Film sublime de bout en bout.Ça commence comme un reportage sur un mouvement politique, la lutte d’une ONG contre le groupe pharmaceutique responsable de la crise des opioïdes ayant tué 1/2 million d’américains, et puis, le film bascule, devient un genre de biopic, nous narrant le parcours d’une artiste, sa vie, de son enfance jusqu’à ses engagements societaux.

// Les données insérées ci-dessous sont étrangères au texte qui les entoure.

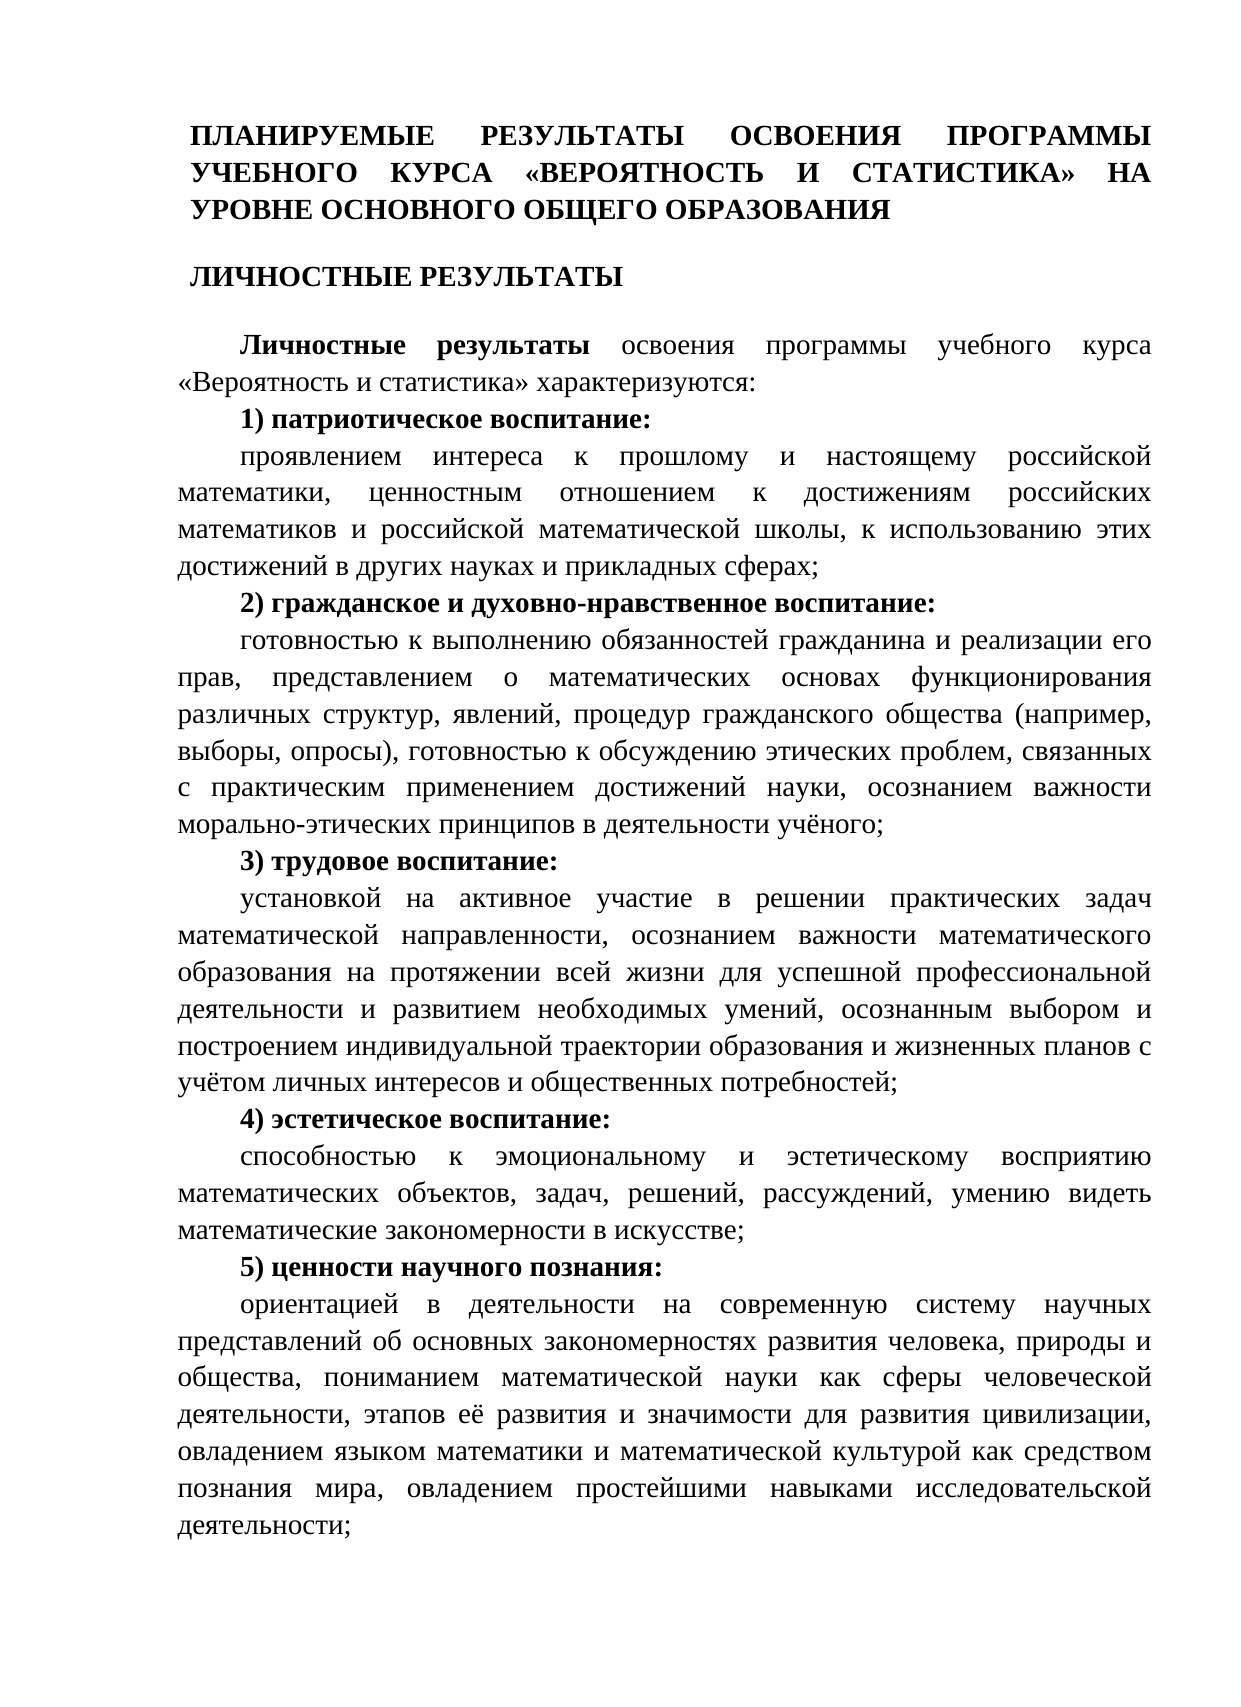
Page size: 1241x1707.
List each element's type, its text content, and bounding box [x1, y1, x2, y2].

Le portrait d’une société est passé au peigne fin: l’Amérique, dans sa superficialité, son fanatisme et son hypocrisie. A elle s’oppose un contre-modèle, une culture alternative et underground, faite de libération sexuelle, d’art et de drogue. Évidemment la bataille est perdue d’avance, et le sang versé dans cette dernière n’en est alors que plus tragique.

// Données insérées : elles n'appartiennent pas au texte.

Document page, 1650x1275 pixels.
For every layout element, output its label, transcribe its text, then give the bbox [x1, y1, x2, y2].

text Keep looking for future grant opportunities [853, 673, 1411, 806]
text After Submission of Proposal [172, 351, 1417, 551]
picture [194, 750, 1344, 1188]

La réalisation du documentaire est d’une radicalité appréciable, se structurant à moitié autour de photographies d’époque, prises par les protagonistes, et offrant un point de vue unique sur les 70s new-yorkaises, dans leur bassesse la plus crasse et la plus sublime. Une étrange mélancolie s’en dégage alors, au fur et à mesure que Nan Goldin nous parle, que ses œuvres et ses amis apparaissent et disparaissent, nous laissant devant ses souvenirs, son histoire. On a comme le sentiment (très réjouissant) que ces thèmes-là sont apparus à la réalisatrice au cours du tournage, et que tout ceci est devenu central sans que ça ne soit prévu au départ: on aurait simplement pu avoir un (très bon) documentaire à charge sur l’industrie pharmaceutique.
Au final, on ressort de ce film subjugué, en colère aussi un peu, mais avec la certitude d’avoir découvert des parcours, des individus et des luttes uniques qui méritaient une telle œuvre pour leur rendre justice.